What to do
Below are some records. Return exactly the lines from the one containing "265 184 15.92" through the one containing "562 948 2.79", both included, and only those.

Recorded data
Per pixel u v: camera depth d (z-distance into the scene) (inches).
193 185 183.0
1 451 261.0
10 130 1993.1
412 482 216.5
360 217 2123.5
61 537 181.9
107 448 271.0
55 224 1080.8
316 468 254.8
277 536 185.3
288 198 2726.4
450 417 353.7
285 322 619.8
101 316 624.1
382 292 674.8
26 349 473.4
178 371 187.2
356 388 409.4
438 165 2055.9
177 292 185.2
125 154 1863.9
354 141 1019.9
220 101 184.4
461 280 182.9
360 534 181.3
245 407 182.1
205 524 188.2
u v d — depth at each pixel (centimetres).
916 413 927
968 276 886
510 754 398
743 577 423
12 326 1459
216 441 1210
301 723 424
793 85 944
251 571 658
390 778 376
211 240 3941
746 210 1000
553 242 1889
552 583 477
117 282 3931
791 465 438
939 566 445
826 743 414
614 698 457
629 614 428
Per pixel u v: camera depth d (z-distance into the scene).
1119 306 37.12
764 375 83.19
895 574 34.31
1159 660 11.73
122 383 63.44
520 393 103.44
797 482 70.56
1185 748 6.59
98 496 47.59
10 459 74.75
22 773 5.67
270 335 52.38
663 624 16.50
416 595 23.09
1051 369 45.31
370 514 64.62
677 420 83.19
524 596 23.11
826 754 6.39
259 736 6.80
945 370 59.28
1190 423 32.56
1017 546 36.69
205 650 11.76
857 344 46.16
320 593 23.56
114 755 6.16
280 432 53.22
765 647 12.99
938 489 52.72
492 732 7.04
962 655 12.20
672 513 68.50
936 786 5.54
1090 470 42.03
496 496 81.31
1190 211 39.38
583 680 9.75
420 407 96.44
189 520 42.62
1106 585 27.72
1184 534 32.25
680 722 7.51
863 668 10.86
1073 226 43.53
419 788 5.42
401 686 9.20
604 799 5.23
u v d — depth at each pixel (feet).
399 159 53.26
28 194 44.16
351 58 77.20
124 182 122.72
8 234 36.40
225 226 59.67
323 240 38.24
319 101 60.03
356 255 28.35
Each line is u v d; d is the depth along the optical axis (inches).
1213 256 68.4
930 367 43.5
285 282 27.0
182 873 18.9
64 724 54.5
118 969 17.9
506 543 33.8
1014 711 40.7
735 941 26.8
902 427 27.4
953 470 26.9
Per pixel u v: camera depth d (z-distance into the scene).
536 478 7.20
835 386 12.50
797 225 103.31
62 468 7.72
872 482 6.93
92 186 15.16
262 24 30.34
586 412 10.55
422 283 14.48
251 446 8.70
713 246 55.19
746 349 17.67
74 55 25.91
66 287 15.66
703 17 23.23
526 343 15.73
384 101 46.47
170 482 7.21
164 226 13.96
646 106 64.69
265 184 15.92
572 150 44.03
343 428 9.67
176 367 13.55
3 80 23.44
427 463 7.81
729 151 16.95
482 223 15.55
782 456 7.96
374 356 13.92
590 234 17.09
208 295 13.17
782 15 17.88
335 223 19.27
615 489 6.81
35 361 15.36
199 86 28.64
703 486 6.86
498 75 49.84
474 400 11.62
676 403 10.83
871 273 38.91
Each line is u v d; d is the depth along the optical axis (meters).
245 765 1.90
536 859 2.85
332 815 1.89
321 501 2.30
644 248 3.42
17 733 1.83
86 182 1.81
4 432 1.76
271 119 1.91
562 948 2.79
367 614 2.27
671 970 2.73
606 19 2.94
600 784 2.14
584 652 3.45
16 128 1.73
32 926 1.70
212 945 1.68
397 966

Result of the task
265 184 15.92
572 150 44.03
343 428 9.67
176 367 13.55
3 80 23.44
427 463 7.81
729 151 16.95
482 223 15.55
782 456 7.96
374 356 13.92
590 234 17.09
208 295 13.17
782 15 17.88
335 223 19.27
615 489 6.81
35 361 15.36
199 86 28.64
703 486 6.86
498 75 49.84
474 400 11.62
676 403 10.83
871 273 38.91
Each line is u v d; d is the depth along the optical axis (meters).
245 765 1.90
536 859 2.85
332 815 1.89
321 501 2.30
644 248 3.42
17 733 1.83
86 182 1.81
4 432 1.76
271 119 1.91
562 948 2.79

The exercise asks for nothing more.